WRITTEN REQUEST
Reproduce each of the entries below line for line, without alteration, and omit the pictures from your reply.

AVAILABLE RECORDS
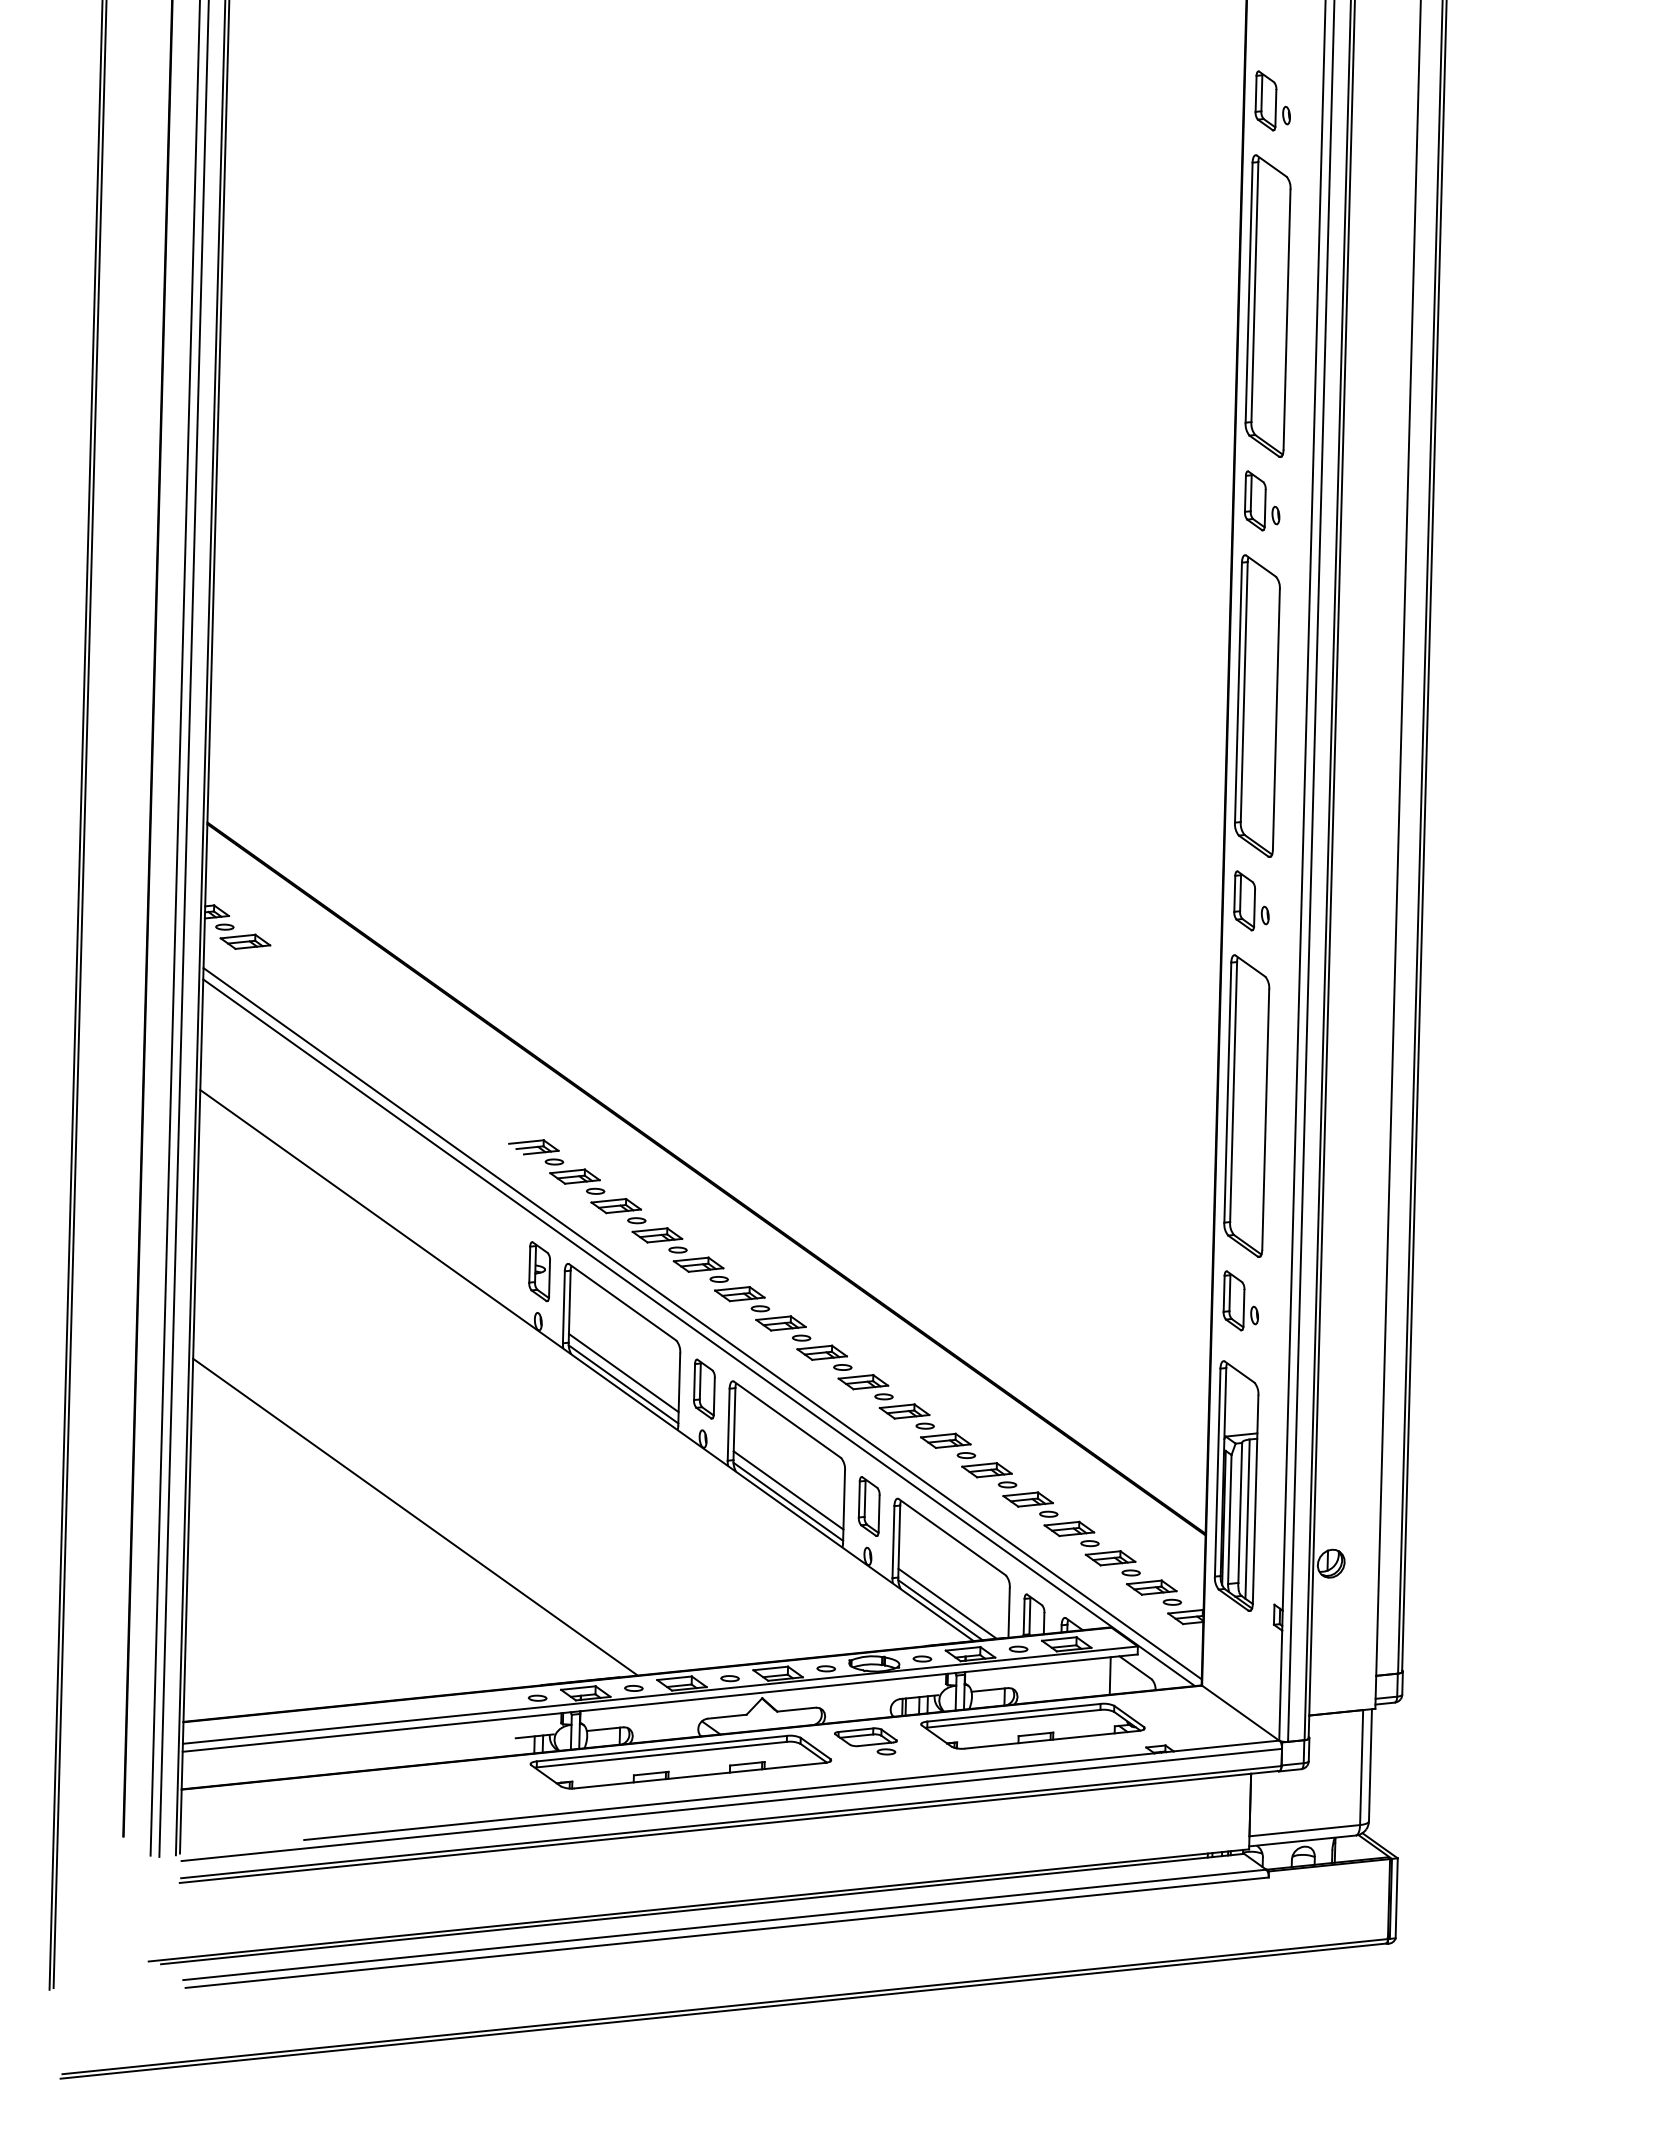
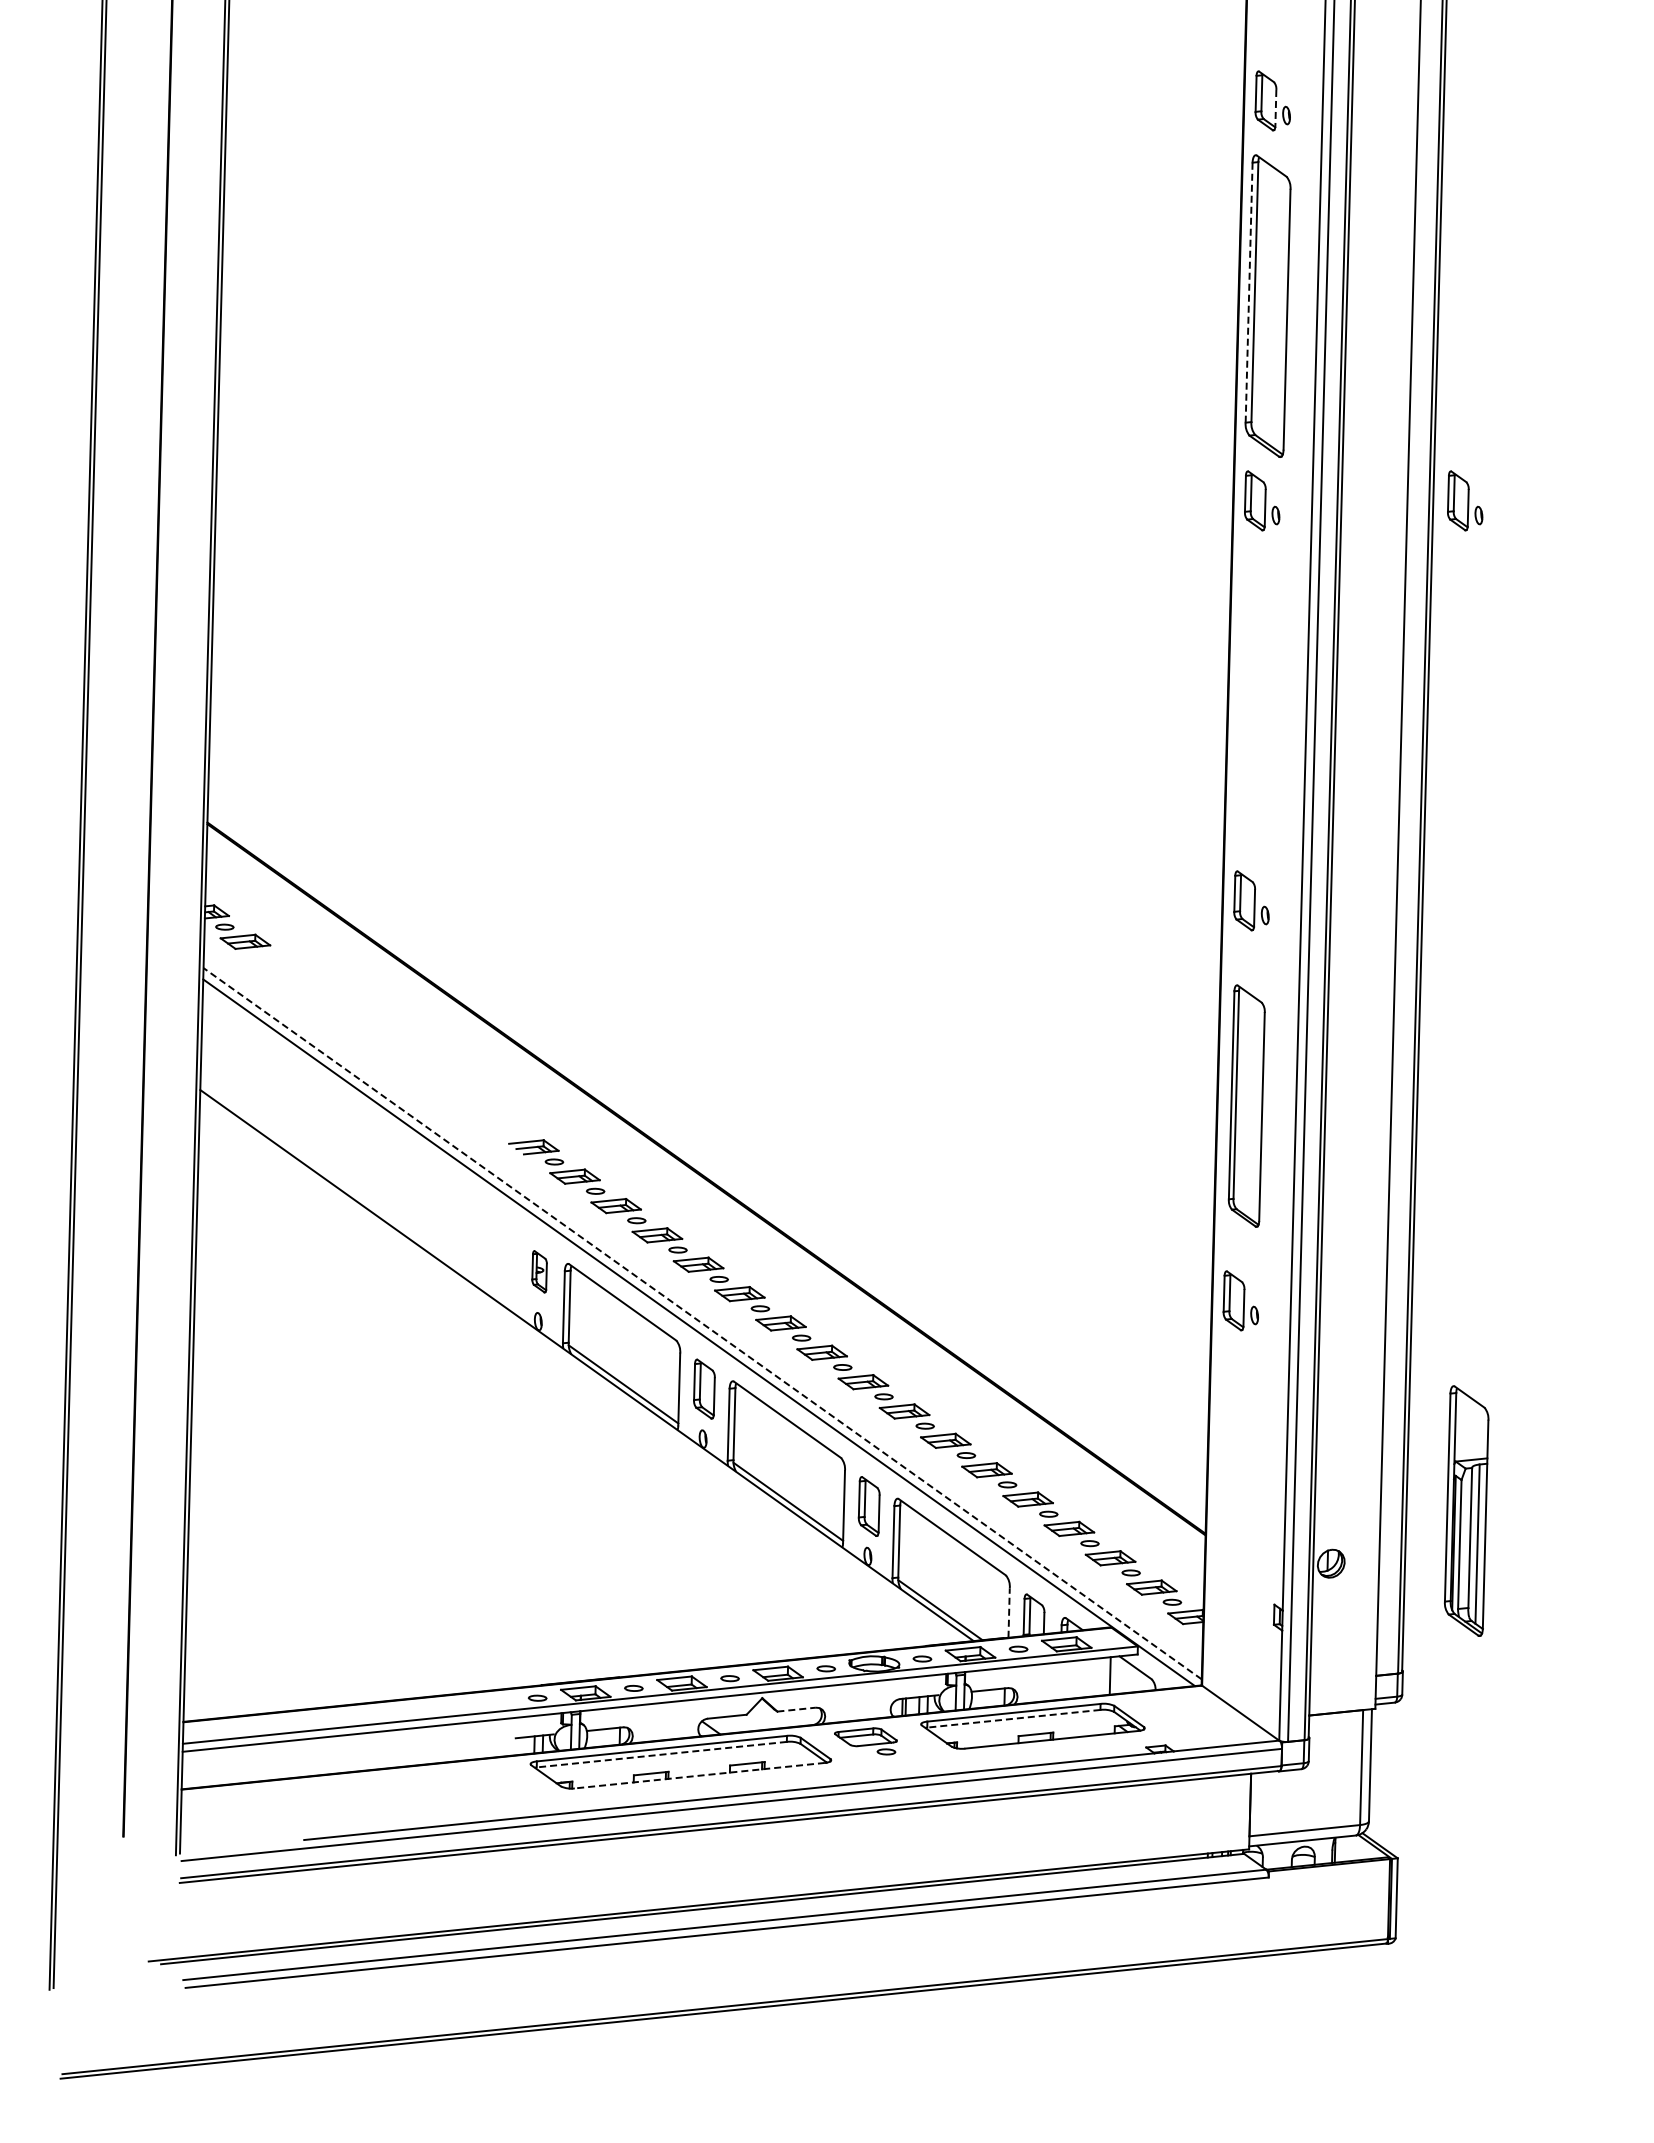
line at (1275, 108): solid -> dashed
line at (1249, 292): solid -> dashed
part at (1465, 500): none -> present
part at (1257, 705): present -> none
line at (174, 928): present -> none
line at (183, 929): present -> none
part at (1246, 1105) size: 48x304 px -> 39x244 px
part at (539, 1271) size: 23x62 px -> 17x44 px
line at (702, 1323): solid -> dashed
line at (623, 1372): present -> none
part at (1236, 1485) position: (1236, 1485) -> (1466, 1510)
line at (788, 1490): present -> none
line at (415, 1516): present -> none
line at (947, 1603): present -> none
line at (1009, 1613): solid -> dashed
line at (797, 1709): solid -> dashed
line at (1013, 1718): solid -> dashed
line at (661, 1754): solid -> dashed
line at (699, 1775): solid -> dashed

EXERCISE OUTPUT
line at (1275, 108): solid -> dashed
line at (1249, 292): solid -> dashed
part at (1465, 500): none -> present
part at (1257, 705): present -> none
line at (174, 928): present -> none
line at (183, 929): present -> none
part at (1246, 1105) size: 48x304 px -> 39x244 px
part at (539, 1271) size: 23x62 px -> 17x44 px
line at (702, 1323): solid -> dashed
line at (623, 1372): present -> none
part at (1236, 1485) position: (1236, 1485) -> (1466, 1510)
line at (788, 1490): present -> none
line at (415, 1516): present -> none
line at (947, 1603): present -> none
line at (1009, 1613): solid -> dashed
line at (797, 1709): solid -> dashed
line at (1013, 1718): solid -> dashed
line at (661, 1754): solid -> dashed
line at (699, 1775): solid -> dashed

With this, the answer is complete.